# FRAGMENTO PROPORCIONADO
* * *
Violencia jurídica en vez de violencia militar
La principal novedad histórica, entonces, es que los bloques de poder dominantes ya no acuden a la violencia explícita de los golpes de Estado ejecutados por militares. Eso ocurrió durante prácticamente todo el siglo XX. Hoy ejercen otro tipo de violencia, particularmente la jurídica.
Desde el derrocamiento de Manuel Zelaya el año 2009 en Honduras a través de un fallo de la Corte Suprema de Justicia -sí, la corte hondureña echó al presidente elegido por el voto ciudadano-; luego el golpe parlamentario que en 2012 derrocó mediante un juicio que duró un solo día al mandatario de Paraguay, Fernando Lugo; y el reciente golpe parlamentario que destituyó a Dilma Rousseff en Brasil, indican nítidamente que las maneras de atacar a los procesos democráticos y populares han cambiado.
Diversos estudiosos denominan a esos procesos como golpes “blandos”, o “suaves”, en el sentido de que no hay un uso explícito y extremo de la violencia física sobre las personas y los bienes, como hacían las fuerzas armadas durante los golpes de Estado “clásicos”.
Pero hay algo más. Las derechas, cuyo poder concreto se manifiesta en las corporaciones, que a su vez son las estructuras más o menos institucionalizadas que asumen los intereses de los bloques de poder y clases sociales dominantes, actúan no solo para desalojar del gobierno del Estado a fuerzas políticas y líderes que -bien, regular o mal- reflejan los intereses de las clases sociales subordinadas. Además de eso, también hallaron nuevos métodos y maneras sofisticadas y sutiles para desgastar, y si les fuera posible eliminar de la vida política, a quienes encabezan construcciones de poder alternativas.
* * *
# DATOS DE ENTRADA
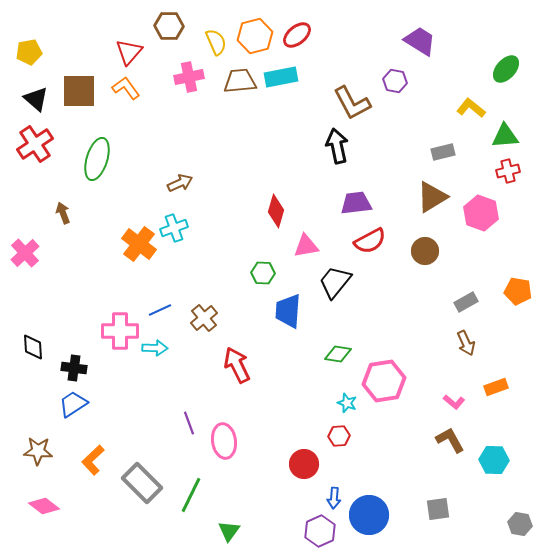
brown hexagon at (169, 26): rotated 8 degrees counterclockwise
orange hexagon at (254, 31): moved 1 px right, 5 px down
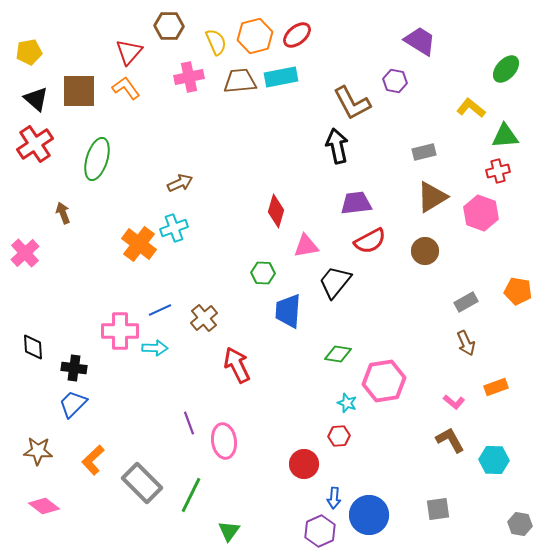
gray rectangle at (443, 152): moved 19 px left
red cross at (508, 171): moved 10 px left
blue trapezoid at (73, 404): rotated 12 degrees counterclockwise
* * *
# OBJETIVO PLANTEADO 1
Responde estas preguntas a partir del fragmento sobre los golpes blandos:
(a) ¿En qué año fue derrocado Manuel Zelaya en Honduras?
(b) ¿Cuánto duró el juicio que derrocó a Fernando Lugo en Paraguay?
(c) ¿Qué tipo de violencia ejercen hoy, particularmente, los bloques de poder dominantes?
# OBJETIVO PLANTEADO 2
Reescribe el tramo de los registros que va desde la línea que contiene "gray rectangle at" hasta el final de los registros, ambos extremos incluidos. Cambia "left" por "right" y deja todo lo demás igual.

# RESPUESTA FINAL 1
(a) En 2009.
(b) Un solo día.
(c) La violencia jurídica.

# RESPUESTA FINAL 2
gray rectangle at (443, 152): moved 19 px right
red cross at (508, 171): moved 10 px right
blue trapezoid at (73, 404): rotated 12 degrees counterclockwise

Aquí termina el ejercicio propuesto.